At first, Mykayla wasn’t responding well to her treatment, and doctors said she might need a bone marrow transplant. Then she started taking the cannabis oil pills. By early August, Mykayla was in remission and the transplant was no longer necessary.
“I don’t think it’s just a coincidence,” Purchase said. “I credit it with helping — at least helping — her ridding the cancer from her body.”
Purchase said she, too, uses medical marijuana. She said it has helped with her kidney and liver disease since 2010, adding, “I feel that it saved my life.”
However, Dr. Donna Seger, the executive director of the Tennessee Poison Center and a professor at Vanderbilt University, said cannabis has no effect on liver or kidney function, and is not a medicine for cancer.
“If it does anything, it decreases immunity,” she said. “It doesn’t fight cancer.”
Seger said she has several concerns about a 7-year-old taking pills filled with cannabis oil because there is little research on its long-term effects on children. Cannabis could have potentially negative effects on cognitive development in children, and little is known about regimens lasting months or years.
Purchase said she wasn’t nervous at all about prescribing pot to her daughter, but was unsure what dosage to administer. She started Mykayla with .07-grams at a time.
“It took a while to get her adjusted to it,” Purchase said. “She acted more funny when she first started taking it and after a while gained tolerance. Now, when she takes it, you can’t even tell. She’s very normal.”
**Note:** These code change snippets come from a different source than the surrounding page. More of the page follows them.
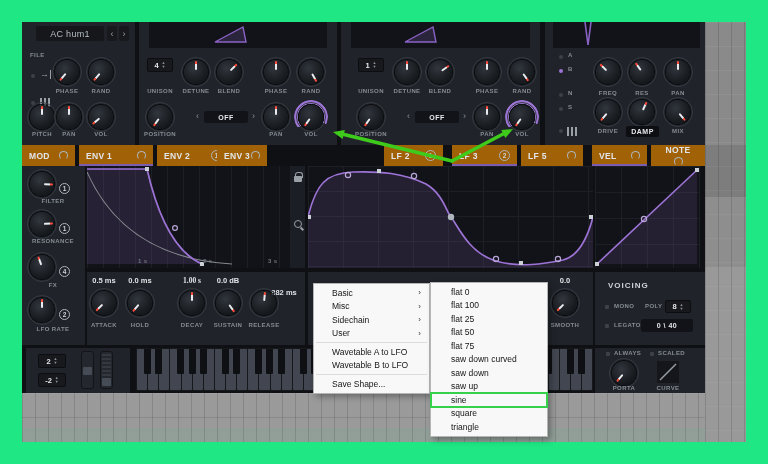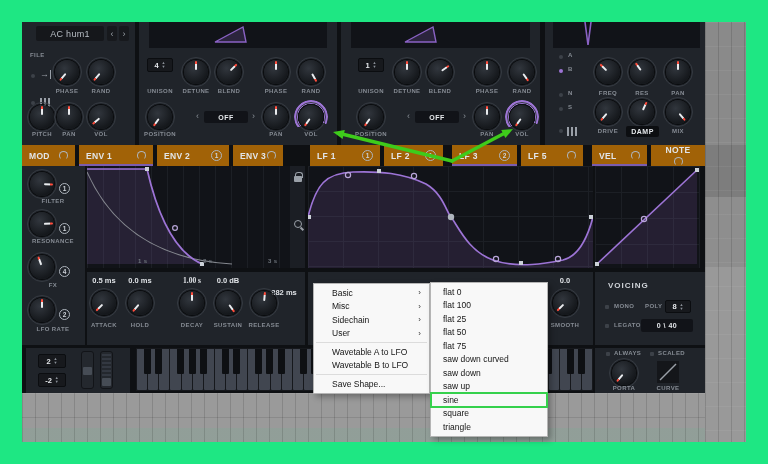--- a/index.html
+++ b/index.html
@@ -253,7 +253,7 @@
       <span class="t">ENV 2</span>
       <span class="badge">1</span>
     </div>
-  <div class="tab" style="left:233px;width:50px;">
+  <div class="tab" style="left:217px;width:50px;">
       <span class="t">ENV 3</span>
       <span class="arc"></span>
     </div>

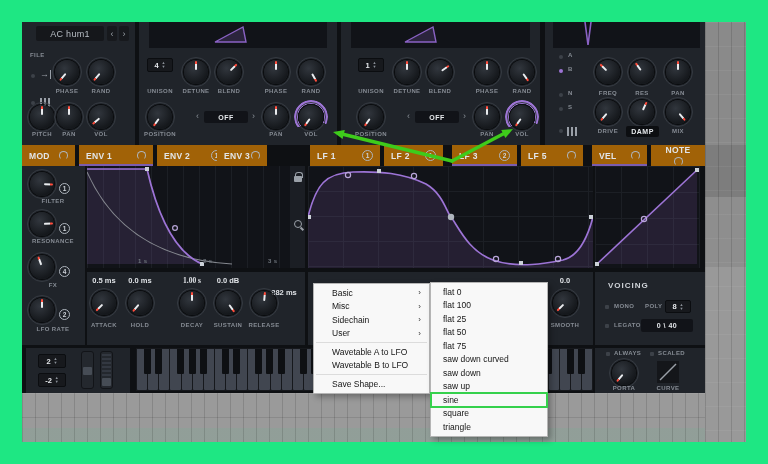--- a/index.html
+++ b/index.html
@@ -257,10 +257,6 @@
       <span class="t">ENV 3</span>
       <span class="arc"></span>
     </div>
-  <div class="tab" style="left:310px;width:70px;">
-      <span class="t">LF 1</span>
-      <span class="badge">1</span>
-    </div>
   <div class="tab" style="left:384px;width:59px;">
       <span class="t">LF 2</span>
       <span class="badge">1</span>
But Dr. Michel Dubois, who works in NYU Langone’s Pain Management Center, is concerned about the addictive qualities of pot, as well as the 50 to 60 different chemicals contained in cannabis oil pills. He said the capsules shouldn’t be administered for more than a month or two.
Although Mykayla’s doctors told Purchase she was in remission on Aug. 6 when her blood cell counts returned to normal, Mykayla will undergo two and a half or three more years of chemotherapy so that she can one day be officially cured, Purchase said. That could mean years of more medical marijuana.